Why input is scaled in tf.nn.dropout in tensorflow?
Let's say the network had n
neurons and we applied dropout rate 1/2
Training phase, we would be left with n/2
neurons. So if you were expecting output x
with all the neurons, now you will get on x/2
. So for every batch, the network weights are trained according to this x/2
Testing/Inference/Validation phase, we dont apply any dropout so the output is x. So, in this case, the output would be with x and not x/2, which would give you the incorrect result. So what you can do is scale it to x/2 during testing.
Rather than the above scaling specific to Testing phase. What Tensorflow's dropout layer does is that whether it is with dropout or without (Training or testing), it scales the output so that the sum is constant.

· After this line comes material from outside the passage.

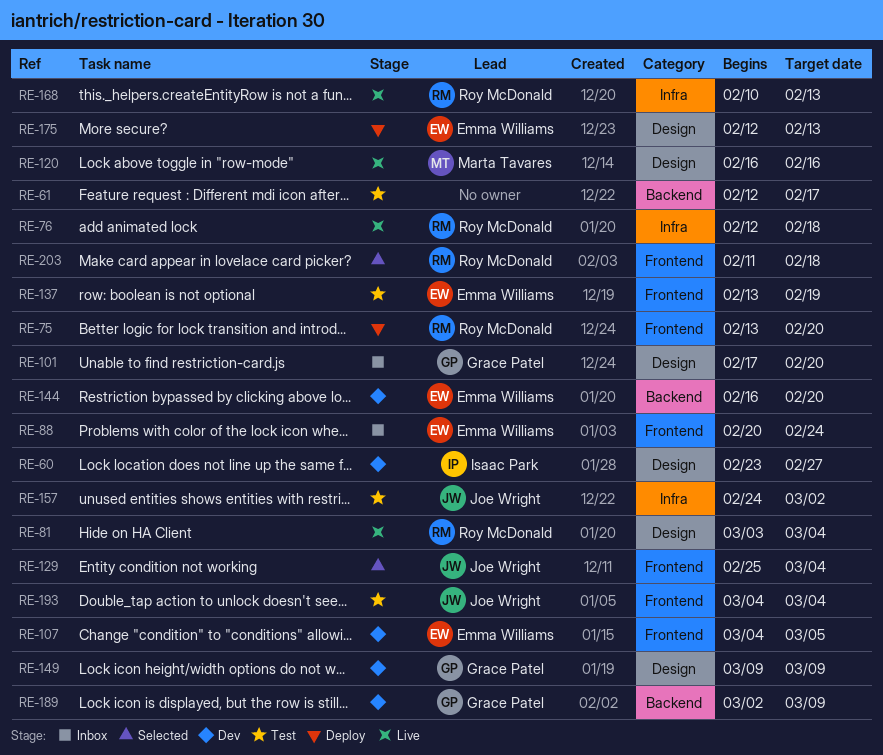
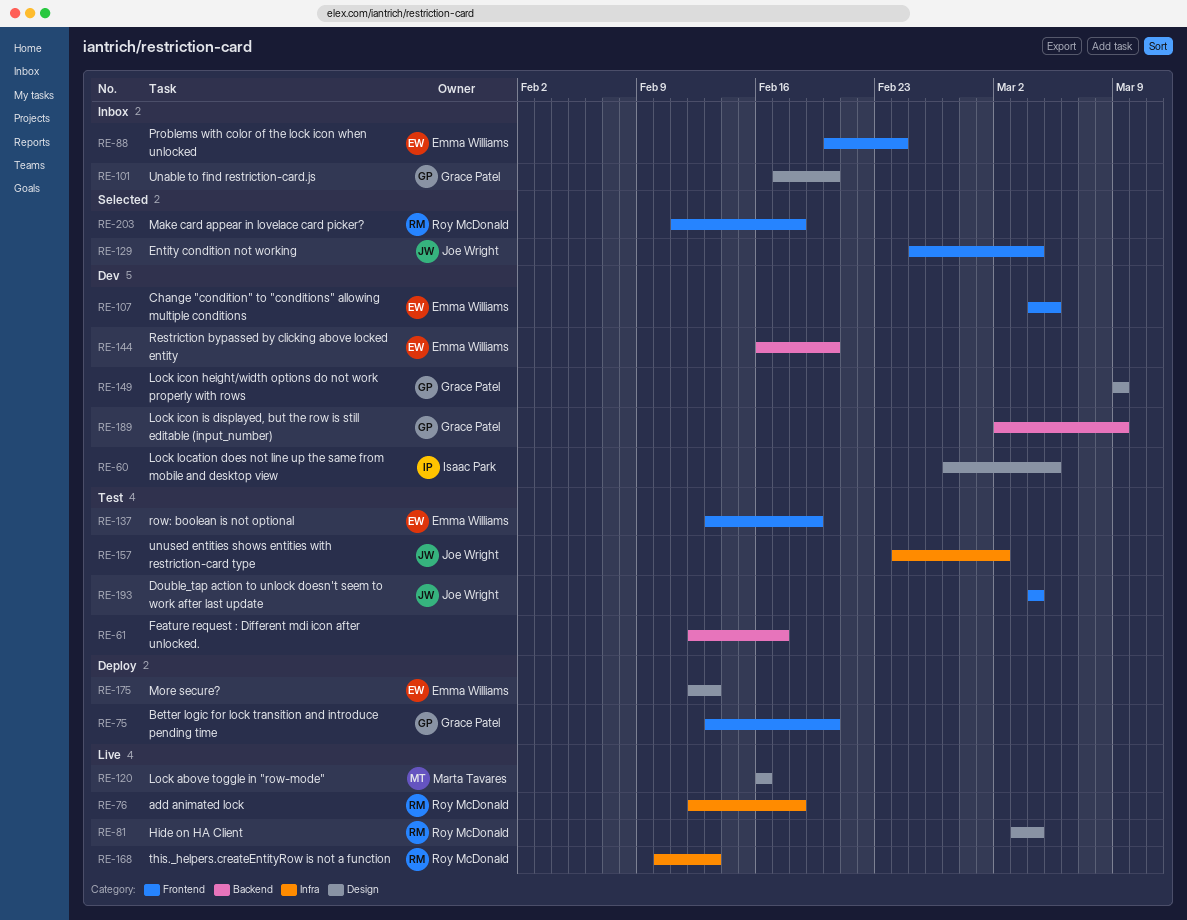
RE-60, start: Feb 23 -> Feb 27
RE-60, due: Feb 27 -> Mar 5
RE-75, owner: Roy McDonald -> Grace Patel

This scaling enables the same network to be used for training (with keep_prob < 1.0
) and evaluation (with keep_prob == 1.0
). From the Dropout paper:
The idea is to use a single neural net at test time without dropout. The weights of this network are scaled-down versions of the trained weights. If a unit is retained with probability p during training, the outgoing weights of that unit are multiplied by p at test time as shown in Figure 2.
Rather than adding ops to scale down the weights by keep_prob
at test time, the TensorFlow implementation adds an op to scale up the weights by 1. / keep_prob
at training time. The effect on performance is negligible, and the code is simpler (because we use the same graph and treat keep_prob
as a tf.placeholder()
that is fed a different value depending on whether we are training or evaluating the network).